Politics, the Press, and Persuasive Aesthetics: Shaping the Spanish Civil War in American Periodical
Open Access
Author:
Baptista, Gregory S.
Graduate Program:
English
Degree:
Doctor of Philosophy
Document Type:
Dissertation
Date of Defense:
August 26, 2009
Committee Members:
Mark Stewart Morrisson, Dissertation Advisor/Co-Advisor Mark Stewart Morrisson, Committee Chair/Co-Chair Dr Robin Schulze, Committee Member Sandra Spanier, Committee Member James L W West Iii, Committee Member John Philip Jenkins, Committee Member
Keywords:
Spanish Civil War periodicals visual culture Ernest Hemingway
Abstract:
This dissertation explores the presentation of the Spanish Civil War in selected American periodicals.
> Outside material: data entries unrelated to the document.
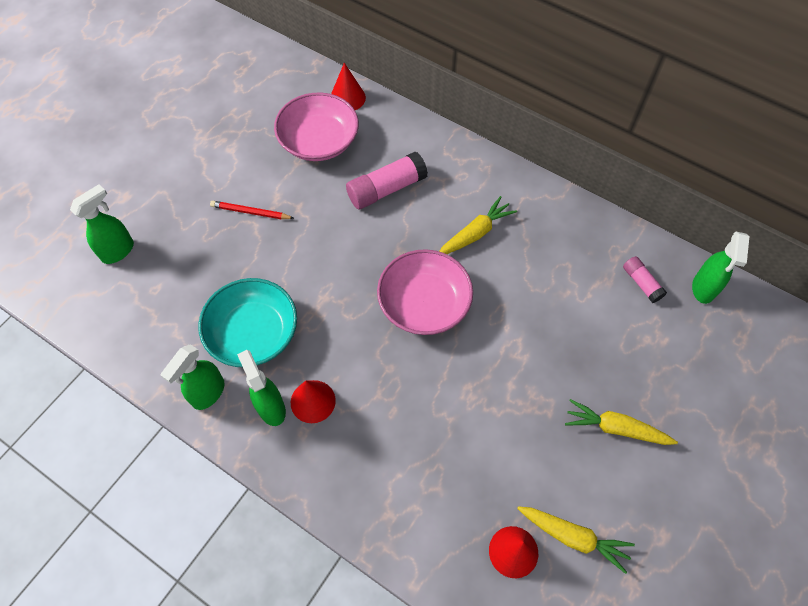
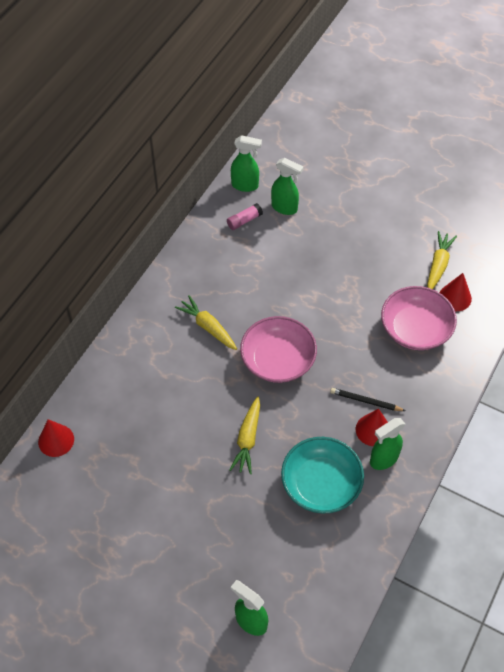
camera: 95 degrees left, 5 degrees down
(208, 393) = (380, 509): green spray bottle -> green spray bottle (284, 208)
(250, 212) = (198, 507): red pencil -> none
(319, 141) = (111, 459): pink bowl -> pink bowl (415, 329)
(354, 398) = (365, 401): none -> black pencil
(386, 189) = (166, 396): pink glue stick -> none
(616, 428) = (360, 240): yellow carrot -> yellow carrot (247, 439)

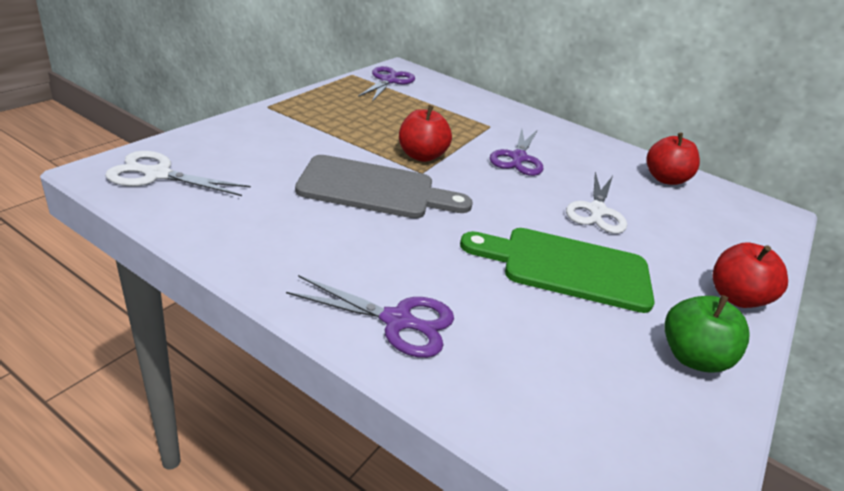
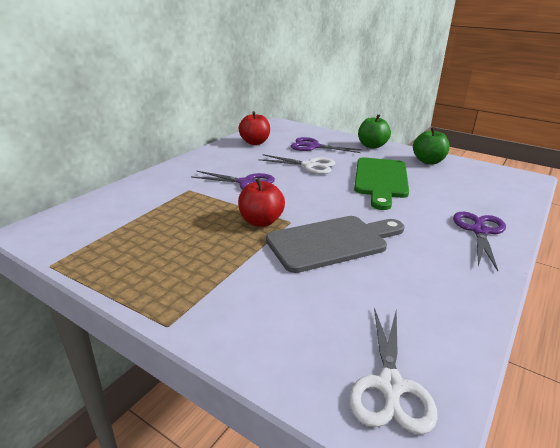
camera: 85 degrees left, 5 degrees down
(374, 189) = (332, 242): grey cutting board -> grey cutting board turned 60 degrees clockwise
(388, 81) = (75, 239): purple scissors -> purple scissors (313, 146)
(735, 297) = (372, 146): red apple -> green apple

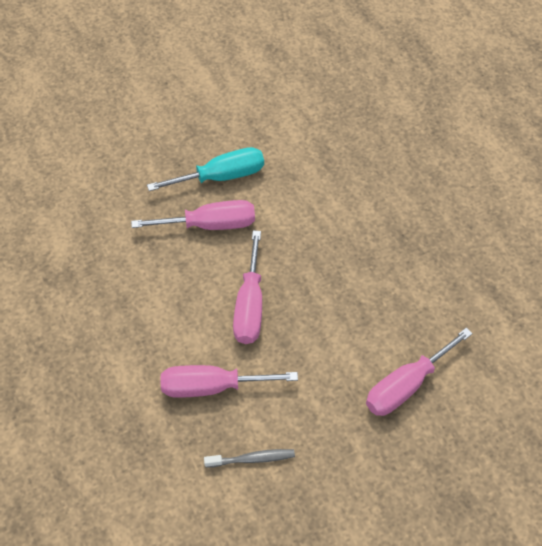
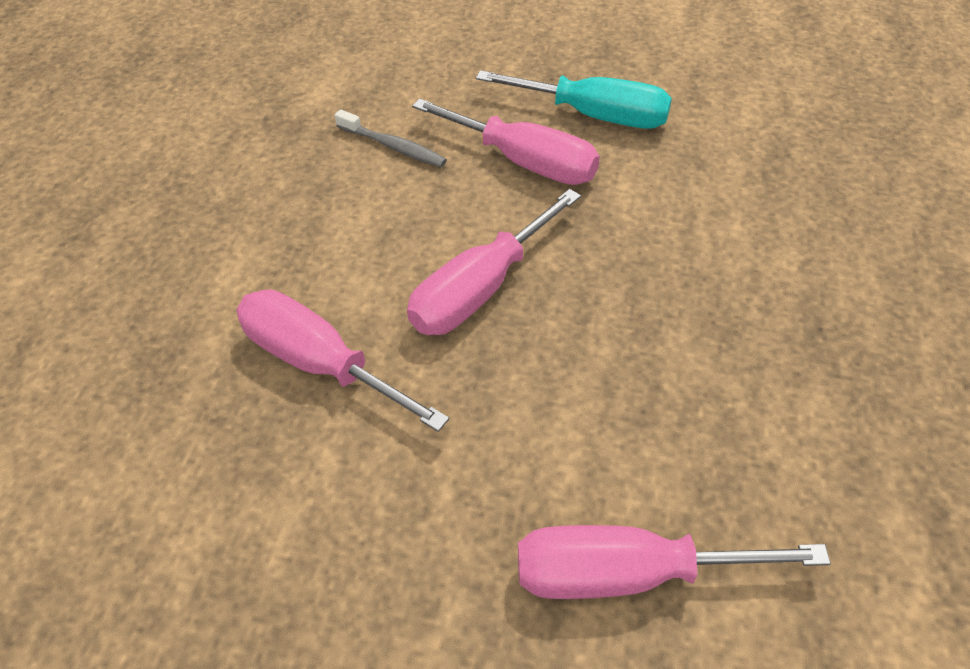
camera: 40 degrees right, 5 degrees down
(252, 459) = (268, 508): grey toothbrush -> grey toothbrush (393, 147)

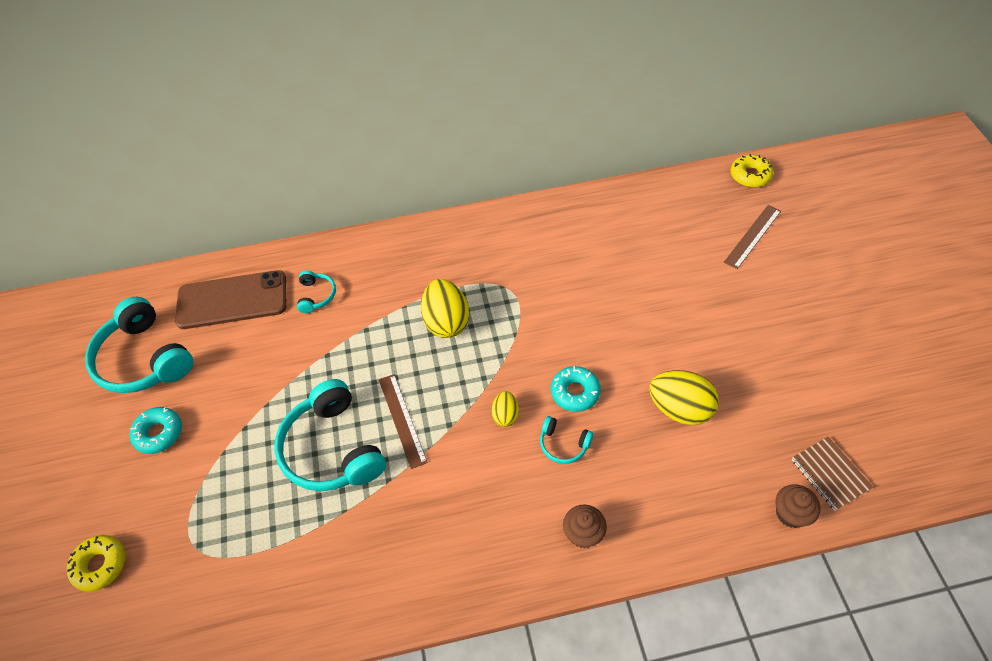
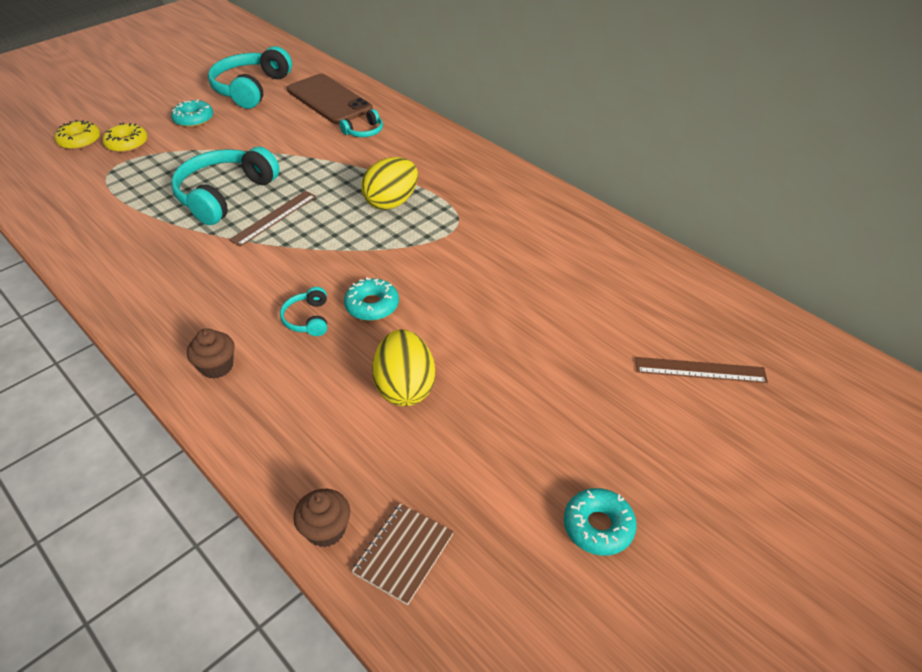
camera: 55 degrees right, 10 degrees down
(505, 415) = (316, 272): yellow egg -> none
(750, 175) = (792, 338): yellow donut -> yellow donut (127, 144)
(852, 358) = (598, 526): none -> turquoise donut

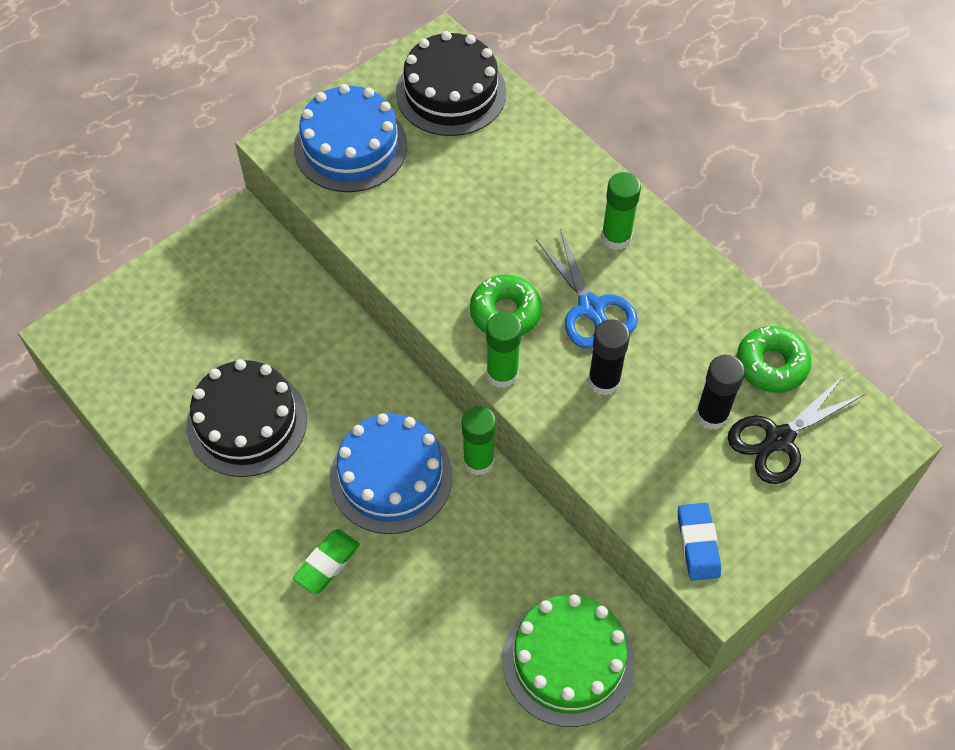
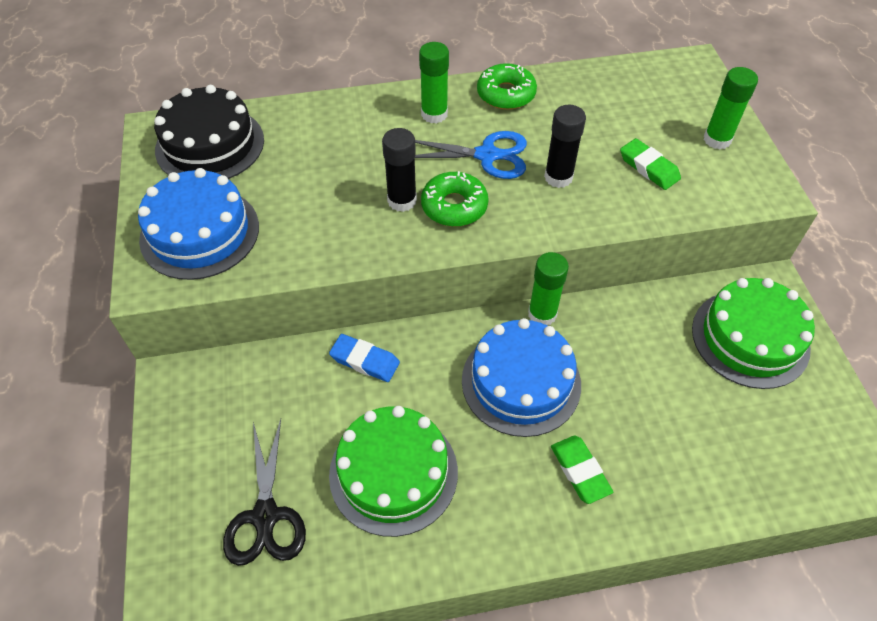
camera: 60 degrees left, 5 degrees down
(247, 422) = (393, 473): black cake -> green cake
(502, 374) = (511, 234): green glue stick -> green glue stick (717, 139)
(676, 456) = (649, 167): none -> green eraser
(698, 543) = (730, 189): blue eraser -> blue eraser (365, 360)
(711, 415) = (625, 134): black glue stick -> black glue stick (402, 201)
(771, 365) = (601, 87): green donut -> green donut (506, 94)
(779, 439) = (665, 111): black scissors -> black scissors (265, 516)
Understanding how war-related works functioned (aesthetically and rhetorically) requires a nuanced view of the circumstances of their production and an awareness of their immediate cultural context. I consider means of creation and publication to examine the complex ways in which the goals of truth-seeking and truth-shaping interacted—-and were acted upon by the institutional dynamics of periodical production. By focusing on three specific periodicals that occupied different points along a line leading outward from the mainstream of American culture, I examine the ways in which certain pro-Loyalist writers and editors attempted to shape the truth of the Spanish war for American readers within the contexts and inherent restrictions of periodical publication. I argue that responses to the war in these publications are products of a range of cultural and institutional forces that go beyond the political affiliations or ideological stances of particular writers.